START Supplied records
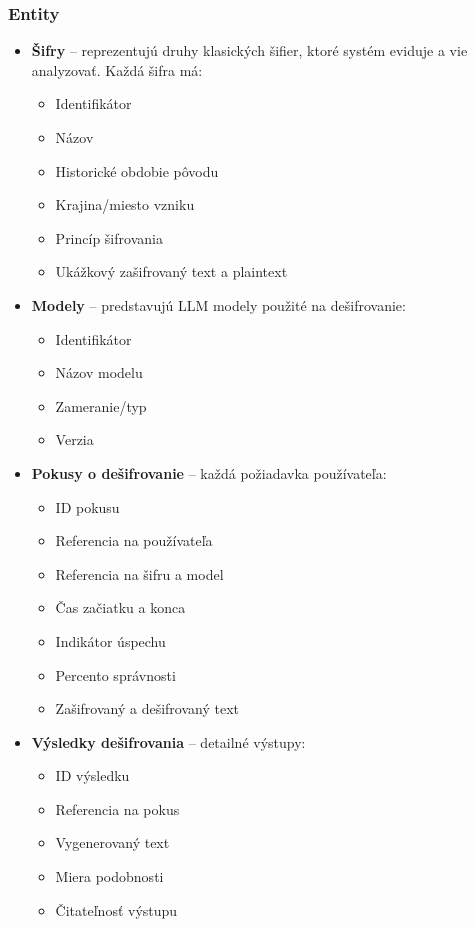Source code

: \documentclass[12pt,a4paper]{article}
\begin{document}
\subsubsection{Entity}
\begin{itemize}
    \item \textbf{Šifry} -- reprezentujú druhy klasických šifier, ktoré systém eviduje a vie analyzovať. Každá šifra má:
    \begin{itemize}
        \item Identifikátor
        \item Názov
        \item Historické obdobie pôvodu
        \item Krajina/miesto vzniku
        \item Princíp šifrovania
        \item Ukážkový zašifrovaný text a plaintext
    \end{itemize}
    
    \item \textbf{Modely} -- predstavujú LLM modely použité na dešifrovanie:
    \begin{itemize}
        \item Identifikátor
        \item Názov modelu
        \item Zameranie/typ
        \item Verzia
    \end{itemize}
    
    \item \textbf{Pokusy o dešifrovanie} -- každá požiadavka používateľa:
    \begin{itemize}
        \item ID pokusu
        \item Referencia na používateľa
        \item Referencia na šifru a model
        \item Čas začiatku a konca
        \item Indikátor úspechu
        \item Percento správnosti
        \item Zašifrovaný a dešifrovaný text
    \end{itemize}
    
    \item \textbf{Výsledky dešifrovania} -- detailné výstupy:
    \begin{itemize}
        \item ID výsledku
        \item Referencia na pokus
        \item Vygenerovaný text
        \item Miera podobnosti
        \item Čitateľnosť výstupu
    \end{itemize}
    

\end{itemize}
\end{document}

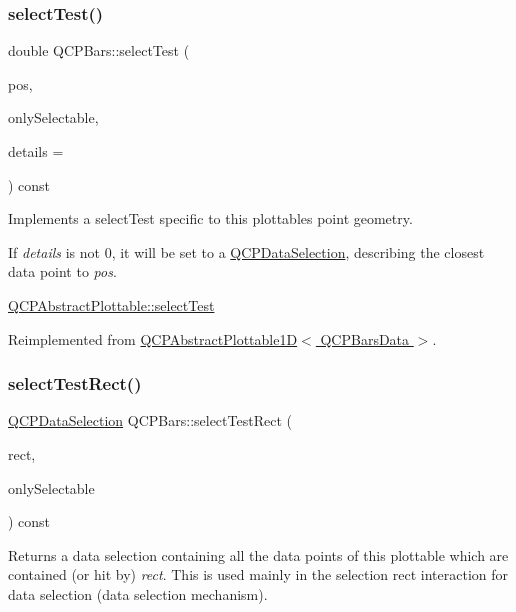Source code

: \subsubsection{\texorpdfstring{select\+Test()}{selectTest()}}
{\footnotesize\ttfamily double Q\+C\+P\+Bars\+::select\+Test (\begin{DoxyParamCaption}\item[{const Q\+PointF \&}]{pos,  }\item[{bool}]{only\+Selectable,  }\item[{Q\+Variant $\ast$}]{details = {} }\end{DoxyParamCaption}) const\hspace{0.3cm}{\ttfamily [virtual]}}

Implements a select\+Test specific to this plottable\textquotesingle{}s point geometry.

If {\itshape details} is not 0, it will be set to a \hyperlink{classQCPDataSelection}{Q\+C\+P\+Data\+Selection}, describing the closest data point to {\itshape pos}.

\hyperlink{classQCPAbstractPlottable_addb3f5c41f007a78c3e142cc605bc712}{Q\+C\+P\+Abstract\+Plottable\+::select\+Test} 

Reimplemented from \hyperlink{classQCPAbstractPlottable1D_a4611b43bcb6441b2154eb4f4e0a33db2}{Q\+C\+P\+Abstract\+Plottable1\+D$<$ Q\+C\+P\+Bars\+Data $>$}.

\mbox{\label{classQCPBars_ab03bb6125c3e983b89d694f75ce6b3d5}} 
\subsubsection{\texorpdfstring{select\+Test\+Rect()}{selectTestRect()}}
{\footnotesize\ttfamily \hyperlink{classQCPDataSelection}{Q\+C\+P\+Data\+Selection} Q\+C\+P\+Bars\+::select\+Test\+Rect (\begin{DoxyParamCaption}\item[{const Q\+RectF \&}]{rect,  }\item[{bool}]{only\+Selectable }\end{DoxyParamCaption}) const\hspace{0.3cm}{\ttfamily [virtual]}}





Returns a data selection containing all the data points of this plottable which are contained (or hit by) {\itshape rect}. This is used mainly in the selection rect interaction for data selection (data selection mechanism).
END Supplied records
(What the task asks) The answer must match the entries above line for line, with the pictures dropped.

(The completed task)
Source code

: \documentclass[12pt,a4paper]{article}
\begin{document}
\subsubsection{Entity}
\begin{itemize}
    \item \textbf{Šifry} -- reprezentujú druhy klasických šifier, ktoré systém eviduje a vie analyzovať. Každá šifra má:
    \begin{itemize}
        \item Identifikátor
        \item Názov
        \item Historické obdobie pôvodu
        \item Krajina/miesto vzniku
        \item Princíp šifrovania
        \item Ukážkový zašifrovaný text a plaintext
    \end{itemize}
    
    \item \textbf{Modely} -- predstavujú LLM modely použité na dešifrovanie:
    \begin{itemize}
        \item Identifikátor
        \item Názov modelu
        \item Zameranie/typ
        \item Verzia
    \end{itemize}
    
    \item \textbf{Pokusy o dešifrovanie} -- každá požiadavka používateľa:
    \begin{itemize}
        \item ID pokusu
        \item Referencia na používateľa
        \item Referencia na šifru a model
        \item Čas začiatku a konca
        \item Indikátor úspechu
        \item Percento správnosti
        \item Zašifrovaný a dešifrovaný text
    \end{itemize}
    
    \item \textbf{Výsledky dešifrovania} -- detailné výstupy:
    \begin{itemize}
        \item ID výsledku
        \item Referencia na pokus
        \item Vygenerovaný text
        \item Miera podobnosti
        \item Čitateľnosť výstupu
    \end{itemize}
    

\end{itemize}
\end{document}

Source code

: \subsubsection{\texorpdfstring{select\+Test()}{selectTest()}}
{\footnotesize\ttfamily double Q\+C\+P\+Bars\+::select\+Test (\begin{DoxyParamCaption}\item[{const Q\+PointF \&}]{pos,  }\item[{bool}]{only\+Selectable,  }\item[{Q\+Variant $\ast$}]{details = {} }\end{DoxyParamCaption}) const\hspace{0.3cm}{\ttfamily [virtual]}}

Implements a select\+Test specific to this plottable\textquotesingle{}s point geometry.

If {\itshape details} is not 0, it will be set to a \hyperlink{classQCPDataSelection}{Q\+C\+P\+Data\+Selection}, describing the closest data point to {\itshape pos}.

\hyperlink{classQCPAbstractPlottable_addb3f5c41f007a78c3e142cc605bc712}{Q\+C\+P\+Abstract\+Plottable\+::select\+Test} 

Reimplemented from \hyperlink{classQCPAbstractPlottable1D_a4611b43bcb6441b2154eb4f4e0a33db2}{Q\+C\+P\+Abstract\+Plottable1\+D$<$ Q\+C\+P\+Bars\+Data $>$}.

\mbox{\label{classQCPBars_ab03bb6125c3e983b89d694f75ce6b3d5}} 
\subsubsection{\texorpdfstring{select\+Test\+Rect()}{selectTestRect()}}
{\footnotesize\ttfamily \hyperlink{classQCPDataSelection}{Q\+C\+P\+Data\+Selection} Q\+C\+P\+Bars\+::select\+Test\+Rect (\begin{DoxyParamCaption}\item[{const Q\+RectF \&}]{rect,  }\item[{bool}]{only\+Selectable }\end{DoxyParamCaption}) const\hspace{0.3cm}{\ttfamily [virtual]}}





Returns a data selection containing all the data points of this plottable which are contained (or hit by) {\itshape rect}. This is used mainly in the selection rect interaction for data selection (data selection mechanism).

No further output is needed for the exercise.